Una fogliata di libri
Il figlio del figlio perduto
La recensione del libro di Soma Morgenstern, Marsilio, 313 pp., 18 euro
Prima parte di una trilogia che si auspica di poter leggere quanto prima anche in italiano, questo romanzo dell’ebreo-austriaco Soma (Schlomo) Morgenstern (1890-1976) – nato in Galizia, nell’odierna Polonia – racconta di un mondo scomparso: in particolare di quegli shetlach che sarebbero stati spazzati via dalla furia nazista e i cui abitanti avrebbero conosciuto la morte nelle camere a gas. Poiché di quel contesto è originario uno dei protagonisti della narrazione, il proprietario terriero Welwel Mohylewski, che si reca a Vienna per partecipare al congresso mondiale degli israeliti fedeli alla Legge. Lì conoscerà, in circostanze piuttosto singolari, sia il nipote Alfred che il tutore di quest’ultimo, il Dr Frankl.

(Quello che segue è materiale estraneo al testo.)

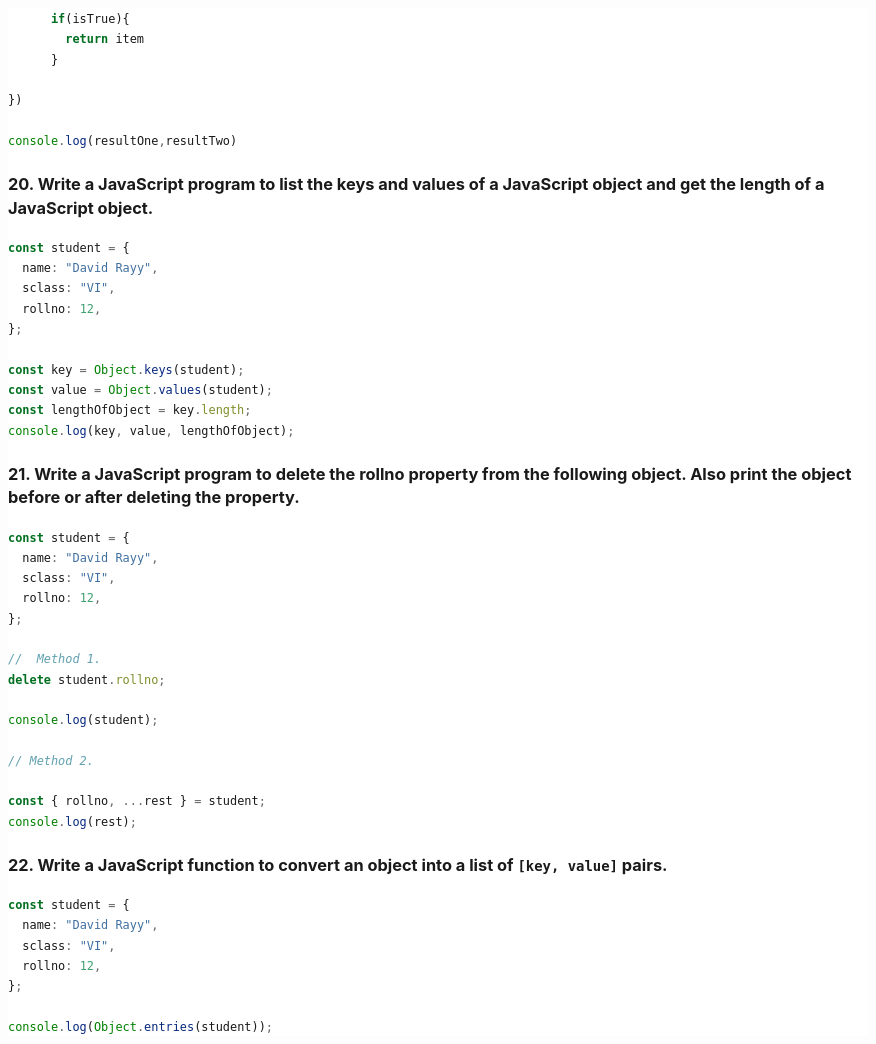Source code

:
 ```ts
      if(isTrue){
        return item
      }

})

console.log(resultOne,resultTwo)
```

### 20. Write a JavaScript program to list the keys and values of a JavaScript object and get the length of a JavaScript object.

```ts
const student = {
  name: "David Rayy",
  sclass: "VI",
  rollno: 12,
};

const key = Object.keys(student);
const value = Object.values(student);
const lengthOfObject = key.length;
console.log(key, value, lengthOfObject);
```

### 21. Write a JavaScript program to delete the rollno property from the following object. Also print the object before or after deleting the property.

```ts
const student = {
  name: "David Rayy",
  sclass: "VI",
  rollno: 12,
};

//  Method 1.
delete student.rollno;

console.log(student);

// Method 2.

const { rollno, ...rest } = student;
console.log(rest);
```

### 22. Write a JavaScript function to convert an object into a list of `[key, value]` pairs.

```ts
const student = {
  name: "David Rayy",
  sclass: "VI",
  rollno: 12,
};

console.log(Object.entries(student));
```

Figlio di un ebreo convertito che si era lasciato alle spalle tanto la religione quanto la “tribù galiziana”, il giovane entrerà in contatto con quello zio che detesta la borghesia ebraica assimilata preferendole, al contrario, le comunità di villaggio e le sterminate campagne ucraine, dove le tradizioni continuano a essere osservate con profonda devozione, le feste comandate vengono rispettate e le pietanze cucinate secondo i precetti. Morgenstern descrive paesaggi rurali e ampi scorci viennesi (la Mariahilferstraße!) personaggi eruditi e ingenui, eleganti e miserabili, la varia umanità di un contesto sociale alla perenne ricerca di un’identità che sia chiara, come afferma perentoriamente di volere Alfred. L’opera racconta, inoltre, il progressivo avvicinamento tra zio e nipote: un processo attraverso il quale quest’ultimo arriva a conoscere le sue radici – in primo luogo alcuni aspetti della personalità paterna – e a farle proprie. Il figlio del figlio perduto assume, al riguardo, i tratti di un autentico Bildungsroman inserendosi, così, in un genere sovente coltivato dalla letteratura tedesca.
Grazie a dialoghi essenziali ed efficaci, allo spiccato plurilinguismo, al tono spesso leggero e ironico, il testo non fatica a imporsi all’attenzione del lettore potendo vantare, sovente, passi davvero pregevoli. L’attenta traduzione di Alessandra Luise e Sarina Reina, dal canto suo, ha il merito di restituirci le sfumature di un testo assai complesso che – osserva nella sua lucida nota conclusiva Goldkorn – costituisce un omaggio alla vita dei cosiddetti Ostjuden, gli ebrei dell’Europa orientale, spesso disprezzati dai correligionari tedeschi, e a una terra, la Galizia, che “aveva cambiato pelle e natura” nel sangue delle battaglie, nei pogrom e nelle angherie perpetrate dalle truppe delle nazioni già affette dal virus del nazionalismo.